İran Teokratik-Faşist Rejimi Neleri mi yapmalı?
-Öncelikle Jîna Amînî’nin katledilmesiyle ilgili suçunu kabul etmeli. Jîma Amîni’yi katleden sorumlular tutuklanıp, yargılanmalı.
-Devlet şiddeti sonucu katledilenlerin sorumluları açıklanmalı, tutuklanmalı, yargılanıp cezalandırılmalıdırlar.
-Gözaltında bulunan ve tutuklananlar, zaman geçirilmeden serbest bırakılmalıdırlar.
-Sivil ayaklanmadan dolayı tutuklananlar hakkında başlayan yargılamalar hemen durdurulmalı. Verilen idam cezaları ve ağır cezalar ortadan kaldırılmalıdır.
-Giyim ve kuşam konusunda özgürlük sağlanmalıdır. Bu konuyla ilgili verilmiş faşist ve teokratik idari, hükümet, yargı kararları; kanuni mevzuat ortadan kaldırılmalıdır.

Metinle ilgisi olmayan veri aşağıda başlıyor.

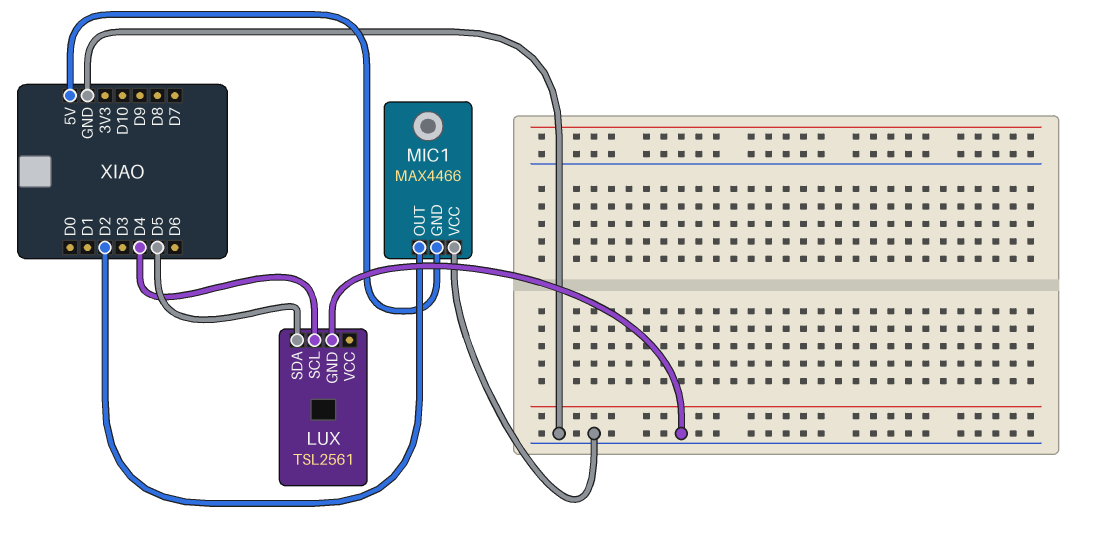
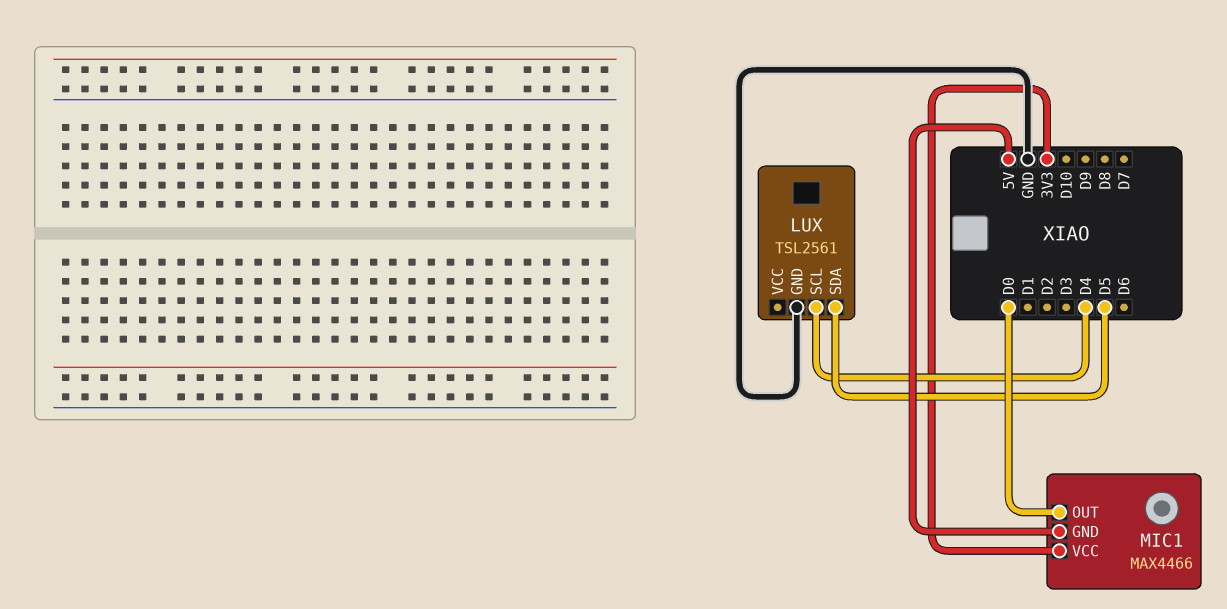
MIC1 pin OUT: D2 -> D0
MIC1 pin VCC: GND -> 3V3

-Halka verilen maddi zararlar tazmin edilmelidir.
-Katledilenlerin ailelerine yüksek oranda maddi ve manevi tazminat ödenmelidir.
-Demokratikleşme süreci başlatılmalıdır. Kürtlerin ve diğer tüm milletlerin hak ve özgürlüklerinin kabulü konusunda adımlar atılmalı ve kapılar aralanmalıdır.
-Kürdistan’ın Batısının Kürdistan Federe Bölgesinde ikamet eden örgüt yöneticilerini ve üyelerini cezalandırmak için yapılan ve yapılmakta olan bombardımana son verilmelidir.-Mevcut sivil ayaklanmanın gerçek nedeninin içerde olduğu, teokratik ve faşist rejimin uygulamalarına, yapılanmasına bağlı oldukları kabul edilmelidir.